- **WHAT IS BEING ASKED**:
When you reach the entries below, transcribe each line word for word.
MATERIAL TO PROCESS section start
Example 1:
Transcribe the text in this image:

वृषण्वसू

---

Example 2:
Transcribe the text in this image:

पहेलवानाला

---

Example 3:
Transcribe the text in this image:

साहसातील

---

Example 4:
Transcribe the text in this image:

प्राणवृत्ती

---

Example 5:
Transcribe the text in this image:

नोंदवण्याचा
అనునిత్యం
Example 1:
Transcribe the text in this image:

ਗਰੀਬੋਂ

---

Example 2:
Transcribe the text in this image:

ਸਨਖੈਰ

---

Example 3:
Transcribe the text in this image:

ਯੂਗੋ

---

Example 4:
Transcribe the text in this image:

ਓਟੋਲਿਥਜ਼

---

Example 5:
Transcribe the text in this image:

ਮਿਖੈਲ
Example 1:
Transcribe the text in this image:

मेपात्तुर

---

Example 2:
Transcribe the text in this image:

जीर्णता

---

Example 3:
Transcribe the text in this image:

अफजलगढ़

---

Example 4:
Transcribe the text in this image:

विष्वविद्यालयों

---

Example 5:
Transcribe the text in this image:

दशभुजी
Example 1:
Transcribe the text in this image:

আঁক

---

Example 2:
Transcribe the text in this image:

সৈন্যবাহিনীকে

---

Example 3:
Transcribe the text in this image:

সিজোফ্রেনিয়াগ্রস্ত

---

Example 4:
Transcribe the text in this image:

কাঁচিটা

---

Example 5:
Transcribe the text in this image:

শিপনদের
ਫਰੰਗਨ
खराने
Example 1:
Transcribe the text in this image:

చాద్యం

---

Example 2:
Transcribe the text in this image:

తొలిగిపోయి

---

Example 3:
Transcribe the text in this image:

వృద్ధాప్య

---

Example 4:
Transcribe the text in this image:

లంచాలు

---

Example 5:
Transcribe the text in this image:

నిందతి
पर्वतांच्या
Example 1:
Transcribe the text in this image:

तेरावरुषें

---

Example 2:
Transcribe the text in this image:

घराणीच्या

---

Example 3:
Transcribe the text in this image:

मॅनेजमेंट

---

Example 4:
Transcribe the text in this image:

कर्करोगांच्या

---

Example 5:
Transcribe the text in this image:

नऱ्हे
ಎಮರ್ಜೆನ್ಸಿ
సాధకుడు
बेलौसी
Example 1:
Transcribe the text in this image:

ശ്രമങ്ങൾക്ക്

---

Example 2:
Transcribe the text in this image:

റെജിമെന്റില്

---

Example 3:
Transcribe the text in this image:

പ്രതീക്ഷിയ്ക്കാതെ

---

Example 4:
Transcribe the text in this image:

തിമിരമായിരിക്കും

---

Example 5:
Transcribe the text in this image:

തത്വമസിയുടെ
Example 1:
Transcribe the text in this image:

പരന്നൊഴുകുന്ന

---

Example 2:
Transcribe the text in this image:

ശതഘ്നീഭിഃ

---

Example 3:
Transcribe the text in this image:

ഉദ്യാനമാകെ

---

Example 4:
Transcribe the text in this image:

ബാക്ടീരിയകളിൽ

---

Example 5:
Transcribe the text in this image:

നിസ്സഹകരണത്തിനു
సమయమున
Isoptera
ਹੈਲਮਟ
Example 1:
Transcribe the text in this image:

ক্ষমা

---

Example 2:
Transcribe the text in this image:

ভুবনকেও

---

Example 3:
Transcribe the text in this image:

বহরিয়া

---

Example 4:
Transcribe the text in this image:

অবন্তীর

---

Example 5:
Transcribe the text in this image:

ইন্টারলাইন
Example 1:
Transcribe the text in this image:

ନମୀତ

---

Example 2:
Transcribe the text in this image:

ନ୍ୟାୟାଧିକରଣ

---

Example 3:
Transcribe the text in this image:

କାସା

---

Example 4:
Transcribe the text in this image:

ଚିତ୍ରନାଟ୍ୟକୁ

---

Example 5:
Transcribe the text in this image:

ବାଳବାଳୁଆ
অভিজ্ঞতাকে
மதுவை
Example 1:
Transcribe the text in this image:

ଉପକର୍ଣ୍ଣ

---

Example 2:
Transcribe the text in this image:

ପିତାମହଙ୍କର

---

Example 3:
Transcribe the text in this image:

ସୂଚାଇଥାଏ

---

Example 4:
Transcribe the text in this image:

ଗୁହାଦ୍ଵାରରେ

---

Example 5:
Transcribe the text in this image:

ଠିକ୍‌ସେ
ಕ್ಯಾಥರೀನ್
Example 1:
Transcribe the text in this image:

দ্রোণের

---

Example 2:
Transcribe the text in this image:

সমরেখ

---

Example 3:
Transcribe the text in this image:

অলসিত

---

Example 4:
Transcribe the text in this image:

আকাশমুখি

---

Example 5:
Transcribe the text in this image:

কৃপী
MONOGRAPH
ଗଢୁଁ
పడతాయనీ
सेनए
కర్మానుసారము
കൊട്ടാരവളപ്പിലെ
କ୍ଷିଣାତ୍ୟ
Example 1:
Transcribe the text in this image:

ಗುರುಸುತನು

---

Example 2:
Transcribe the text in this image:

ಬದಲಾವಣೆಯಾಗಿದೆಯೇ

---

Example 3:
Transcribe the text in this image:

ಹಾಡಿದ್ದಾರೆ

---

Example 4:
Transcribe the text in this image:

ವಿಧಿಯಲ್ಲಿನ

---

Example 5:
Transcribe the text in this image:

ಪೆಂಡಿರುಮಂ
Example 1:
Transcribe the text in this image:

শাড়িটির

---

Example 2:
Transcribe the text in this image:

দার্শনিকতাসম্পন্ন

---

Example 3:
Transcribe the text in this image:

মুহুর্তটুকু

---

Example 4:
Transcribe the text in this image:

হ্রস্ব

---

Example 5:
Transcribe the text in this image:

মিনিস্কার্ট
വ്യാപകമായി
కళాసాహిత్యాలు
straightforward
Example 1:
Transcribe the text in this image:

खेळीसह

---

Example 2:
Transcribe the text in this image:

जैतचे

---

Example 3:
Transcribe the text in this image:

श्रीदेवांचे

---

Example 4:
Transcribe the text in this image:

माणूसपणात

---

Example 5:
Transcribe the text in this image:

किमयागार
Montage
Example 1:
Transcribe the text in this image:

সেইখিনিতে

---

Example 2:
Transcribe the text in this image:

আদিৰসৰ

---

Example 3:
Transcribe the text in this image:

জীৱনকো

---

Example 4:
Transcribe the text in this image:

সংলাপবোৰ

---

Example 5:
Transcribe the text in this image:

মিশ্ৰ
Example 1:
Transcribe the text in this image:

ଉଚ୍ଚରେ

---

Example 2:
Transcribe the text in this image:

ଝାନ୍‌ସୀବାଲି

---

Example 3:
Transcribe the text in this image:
MATERIAL TO PROCESS section end
- **REPLY**:
Example 1:
Transcribe the text in this image:

वृषण्वसू

---

Example 2:
Transcribe the text in this image:

पहेलवानाला

---

Example 3:
Transcribe the text in this image:

साहसातील

---

Example 4:
Transcribe the text in this image:

प्राणवृत्ती

---

Example 5:
Transcribe the text in this image:

नोंदवण्याचा
అనునిత్యం
Example 1:
Transcribe the text in this image:

ਗਰੀਬੋਂ

---

Example 2:
Transcribe the text in this image:

ਸਨਖੈਰ

---

Example 3:
Transcribe the text in this image:

ਯੂਗੋ

---

Example 4:
Transcribe the text in this image:

ਓਟੋਲਿਥਜ਼

---

Example 5:
Transcribe the text in this image:

ਮਿਖੈਲ
Example 1:
Transcribe the text in this image:

मेपात्तुर

---

Example 2:
Transcribe the text in this image:

जीर्णता

---

Example 3:
Transcribe the text in this image:

अफजलगढ़

---

Example 4:
Transcribe the text in this image:

विष्वविद्यालयों

---

Example 5:
Transcribe the text in this image:

दशभुजी
Example 1:
Transcribe the text in this image:

আঁক

---

Example 2:
Transcribe the text in this image:

সৈন্যবাহিনীকে

---

Example 3:
Transcribe the text in this image:

সিজোফ্রেনিয়াগ্রস্ত

---

Example 4:
Transcribe the text in this image:

কাঁচিটা

---

Example 5:
Transcribe the text in this image:

শিপনদের
ਫਰੰਗਨ
खराने
Example 1:
Transcribe the text in this image:

చాద్యం

---

Example 2:
Transcribe the text in this image:

తొలిగిపోయి

---

Example 3:
Transcribe the text in this image:

వృద్ధాప్య

---

Example 4:
Transcribe the text in this image:

లంచాలు

---

Example 5:
Transcribe the text in this image:

నిందతి
पर्वतांच्या
Example 1:
Transcribe the text in this image:

तेरावरुषें

---

Example 2:
Transcribe the text in this image:

घराणीच्या

---

Example 3:
Transcribe the text in this image:

मॅनेजमेंट

---

Example 4:
Transcribe the text in this image:

कर्करोगांच्या

---

Example 5:
Transcribe the text in this image:

नऱ्हे
ಎಮರ್ಜೆನ್ಸಿ
సాధకుడు
बेलौसी
Example 1:
Transcribe the text in this image:

ശ്രമങ്ങൾക്ക്

---

Example 2:
Transcribe the text in this image:

റെജിമെന്റില്

---

Example 3:
Transcribe the text in this image:

പ്രതീക്ഷിയ്ക്കാതെ

---

Example 4:
Transcribe the text in this image:

തിമിരമായിരിക്കും

---

Example 5:
Transcribe the text in this image:

തത്വമസിയുടെ
Example 1:
Transcribe the text in this image:

പരന്നൊഴുകുന്ന

---

Example 2:
Transcribe the text in this image:

ശതഘ്നീഭിഃ

---

Example 3:
Transcribe the text in this image:

ഉദ്യാനമാകെ

---

Example 4:
Transcribe the text in this image:

ബാക്ടീരിയകളിൽ

---

Example 5:
Transcribe the text in this image:

നിസ്സഹകരണത്തിനു
సమయమున
Isoptera
ਹੈਲਮਟ
Example 1:
Transcribe the text in this image:

ক্ষমা

---

Example 2:
Transcribe the text in this image:

ভুবনকেও

---

Example 3:
Transcribe the text in this image:

বহরিয়া

---

Example 4:
Transcribe the text in this image:

অবন্তীর

---

Example 5:
Transcribe the text in this image:

ইন্টারলাইন
Example 1:
Transcribe the text in this image:

ନମୀତ

---

Example 2:
Transcribe the text in this image:

ନ୍ୟାୟାଧିକରଣ

---

Example 3:
Transcribe the text in this image:

କାସା

---

Example 4:
Transcribe the text in this image:

ଚିତ୍ରନାଟ୍ୟକୁ

---

Example 5:
Transcribe the text in this image:

ବାଳବାଳୁଆ
অভিজ্ঞতাকে
மதுவை
Example 1:
Transcribe the text in this image:

ଉପକର୍ଣ୍ଣ

---

Example 2:
Transcribe the text in this image:

ପିତାମହଙ୍କର

---

Example 3:
Transcribe the text in this image:

ସୂଚାଇଥାଏ

---

Example 4:
Transcribe the text in this image:

ଗୁହାଦ୍ଵାରରେ

---

Example 5:
Transcribe the text in this image:

ଠିକ୍‌ସେ
ಕ್ಯಾಥರೀನ್
Example 1:
Transcribe the text in this image:

দ্রোণের

---

Example 2:
Transcribe the text in this image:

সমরেখ

---

Example 3:
Transcribe the text in this image:

অলসিত

---

Example 4:
Transcribe the text in this image:

আকাশমুখি

---

Example 5:
Transcribe the text in this image:

কৃপী
MONOGRAPH
ଗଢୁଁ
పడతాయనీ
सेनए
కర్మానుసారము
കൊട്ടാരവളപ്പിലെ
କ୍ଷିଣାତ୍ୟ
Example 1:
Transcribe the text in this image:

ಗುರುಸುತನು

---

Example 2:
Transcribe the text in this image:

ಬದಲಾವಣೆಯಾಗಿದೆಯೇ

---

Example 3:
Transcribe the text in this image:

ಹಾಡಿದ್ದಾರೆ

---

Example 4:
Transcribe the text in this image:

ವಿಧಿಯಲ್ಲಿನ

---

Example 5:
Transcribe the text in this image:

ಪೆಂಡಿರುಮಂ
Example 1:
Transcribe the text in this image:

শাড়িটির

---

Example 2:
Transcribe the text in this image:

দার্শনিকতাসম্পন্ন

---

Example 3:
Transcribe the text in this image:

মুহুর্তটুকু

---

Example 4:
Transcribe the text in this image:

হ্রস্ব

---

Example 5:
Transcribe the text in this image:

মিনিস্কার্ট
വ്യാപകമായി
కళాసాహిత్యాలు
straightforward
Example 1:
Transcribe the text in this image:

खेळीसह

---

Example 2:
Transcribe the text in this image:

जैतचे

---

Example 3:
Transcribe the text in this image:

श्रीदेवांचे

---

Example 4:
Transcribe the text in this image:

माणूसपणात

---

Example 5:
Transcribe the text in this image:

किमयागार
Montage
Example 1:
Transcribe the text in this image:

সেইখিনিতে

---

Example 2:
Transcribe the text in this image:

আদিৰসৰ

---

Example 3:
Transcribe the text in this image:

জীৱনকো

---

Example 4:
Transcribe the text in this image:

সংলাপবোৰ

---

Example 5:
Transcribe the text in this image:

মিশ্ৰ
Example 1:
Transcribe the text in this image:

ଉଚ୍ଚରେ

---

Example 2:
Transcribe the text in this image:

ଝାନ୍‌ସୀବାଲି

---

Example 3:
Transcribe the text in this image:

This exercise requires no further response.